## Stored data
* * *
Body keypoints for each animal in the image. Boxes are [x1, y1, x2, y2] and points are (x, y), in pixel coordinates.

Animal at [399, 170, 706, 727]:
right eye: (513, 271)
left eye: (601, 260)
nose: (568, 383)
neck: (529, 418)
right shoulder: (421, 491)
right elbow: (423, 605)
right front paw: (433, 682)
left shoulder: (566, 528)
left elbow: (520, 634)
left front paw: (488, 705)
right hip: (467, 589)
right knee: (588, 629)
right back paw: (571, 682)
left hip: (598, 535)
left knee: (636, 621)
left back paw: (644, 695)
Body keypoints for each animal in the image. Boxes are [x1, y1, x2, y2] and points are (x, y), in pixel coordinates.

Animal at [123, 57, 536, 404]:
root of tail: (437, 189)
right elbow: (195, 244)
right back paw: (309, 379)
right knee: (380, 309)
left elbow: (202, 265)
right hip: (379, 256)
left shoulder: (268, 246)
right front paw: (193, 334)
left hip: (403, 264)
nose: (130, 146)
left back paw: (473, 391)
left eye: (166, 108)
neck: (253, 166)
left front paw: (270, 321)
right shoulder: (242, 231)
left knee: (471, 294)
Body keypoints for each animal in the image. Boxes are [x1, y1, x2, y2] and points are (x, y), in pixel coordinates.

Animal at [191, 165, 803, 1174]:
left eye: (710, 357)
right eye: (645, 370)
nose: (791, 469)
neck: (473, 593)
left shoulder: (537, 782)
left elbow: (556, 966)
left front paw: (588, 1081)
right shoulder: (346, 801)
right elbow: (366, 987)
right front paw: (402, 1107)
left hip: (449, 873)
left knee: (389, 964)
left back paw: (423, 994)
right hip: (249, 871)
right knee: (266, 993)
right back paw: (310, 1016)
* * *
## ABOUT THIS TASK
Within the data above, the span starting at the line containing "nose: (130, 146)" and ending at the line containing "left hip: (449, 873)" is to be retyped exactly, with no other lines.

## OUTPUT BELOW
nose: (130, 146)
left back paw: (473, 391)
left eye: (166, 108)
neck: (253, 166)
left front paw: (270, 321)
right shoulder: (242, 231)
left knee: (471, 294)
Body keypoints for each animal in the image. Boxes are [x1, y1, x2, y2] and points are (x, y), in pixel coordinates.

Animal at [191, 165, 803, 1174]:
left eye: (710, 357)
right eye: (645, 370)
nose: (791, 469)
neck: (473, 593)
left shoulder: (537, 782)
left elbow: (556, 966)
left front paw: (588, 1081)
right shoulder: (346, 801)
right elbow: (366, 987)
right front paw: (402, 1107)
left hip: (449, 873)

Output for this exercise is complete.